Autour de lui, les autres Allemands font un temps figure de clichés : le colonel violoniste, l’aumônier amateur de beaux chevaux, le nazi anti-intellectuel, les soldats-paysans qui fraternisent aux cuisines et aux étages.
Mais petit-à-petit, les clichés s’effacent. Le colonel déplore l’invasion russe, l’aumônier est saisi par le désespoir, le nazi attend son heure.
Matton sait distinguer entre Allemands et Allemands et son jeune intellectuel n’est pas qu’un bon copain pour l’enfant Charles, c’est lui qui à, l’heure de l’horreur, perdu sur le front russe, témoigne dans ses lettres de ce qu’il ne faut pas ignorer.

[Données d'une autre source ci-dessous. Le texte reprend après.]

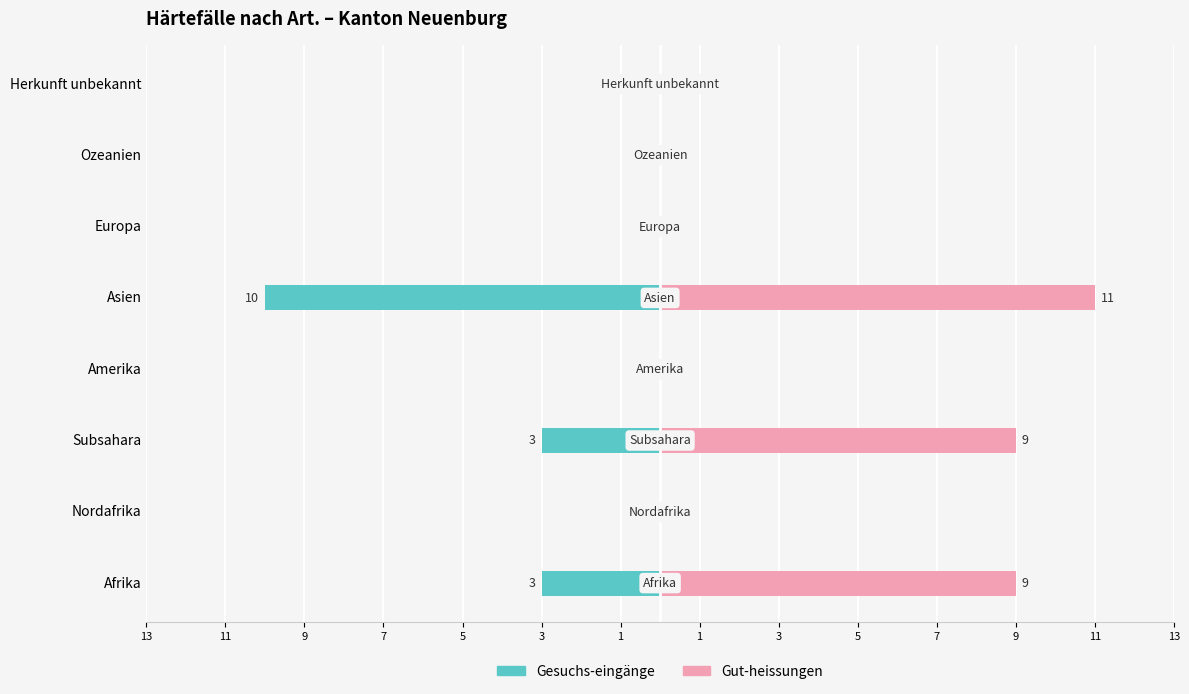

Between Amerika and Afrika, which is larger?

Amerika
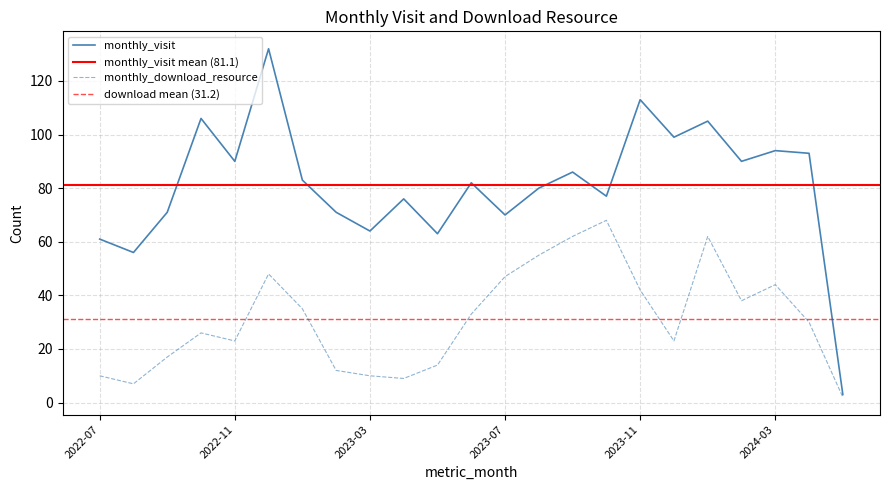

What is the difference between the second highest and minimum values in the monthly_download_resource series?

60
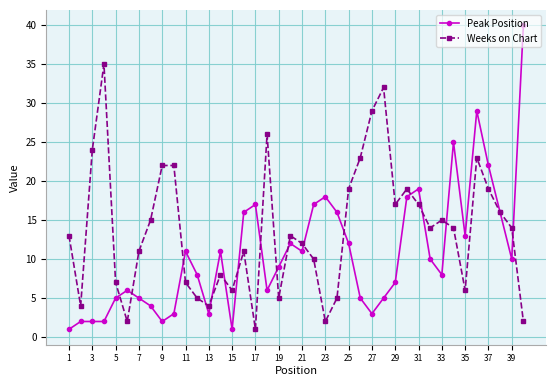

True or false: Peak Position has more than 0 interior local peaks.

True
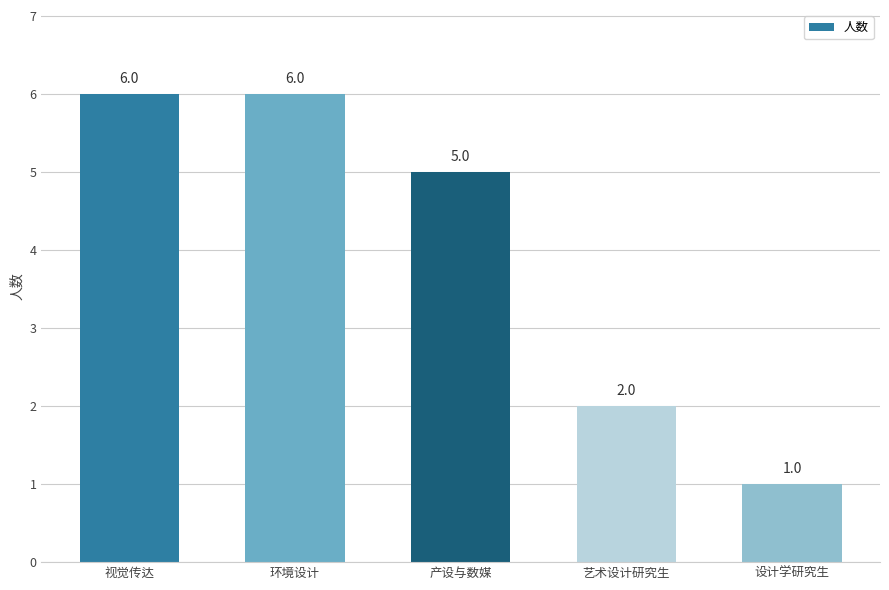

What value does the data have at 环境设计?

6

Face à ces Allemands en pleine métamorphose, Matton a campé des personnages français atypique : une galerie de femmes un peu bizarres, comme la grande sœur mystique, la femme juive terrorisée, les deux domestiques, l’une frustrée et l’autre bien en appétit ; un père énigmatique - Balmer - silencieux, qui défend son jardin secret, la passion du jeu, et le directeur du casino qui joue au cynique et meurt en clown grandiose pour "couvrir" la fuite de la Juive.

On s’aperçoit en cours du film que la beauté des paysages prend un sens : une certaine abstraction qui fait d’une île heureuse, une image de l’ignorance ; le casino notamment, une apparition blanche au-delà de l’espace, figure un peu comme le navire d’Amarcord un lieu de rêve.
Tout cela rend plus insoutenable l’explosion de l’horreur, la flambée de la maison des voisins juifs quand elle éclate comme un cauchemar.

L’étoile morte qui donne son titre au film, c’est la conscience du jeune Allemand perdu sur le front russe, et sa lumière le témoignage de ses lettres que reçoit l’enfant Charles sans doute après sa mort.

Deux fois l’horreur est distanciée.
Par les mots d’abord : quand on lit "J’ai vu écarteler une partisane entre quatre motocyclettes", c’est terrible mais ça reste des mots.
Et puis quand l’enfant découvre les lettres et "imagine" ce qu’elles disent, Matton nous donne l’imaginaire enfantin, un monde blanc rayé de rouge où sont massacrés les soldats, où le colonel déserte, son cheval pendu, où l’aumônier est saisi par le désir de meurtre, le nazi égorgé à coup de faux. Et deuxième filtrage, pour apprivoiser et faire sien le souvenir de l’ami, l’enfant organise une représentation avec son petit théâtre de soldats de plomb.

En fin de parcours, on ressent - malgré l’esthétisme - La Lumière des étoiles mortes comme un bon et beau film où le refus de l’oubli et le besoin de lucidité relèvent d’une double exigence privée et civique.

Andrée Tournès
Jeune Cinéma n°226, février-mars 1994

La Lumière des étoiles mortes. Réal, sc : Charles Matton ; dial : Charles et Sylvie Matton ; ph : Jean-Jacques Flory ; mus : Nicolas Matton ; mont : Catherine Poitevin. Int : Jean-François Balmer, Caroline Sibol, Richard Bohringer, Léonard Matton, Cécile Vassort, Thomas Huber (France, 1993, 110 mn).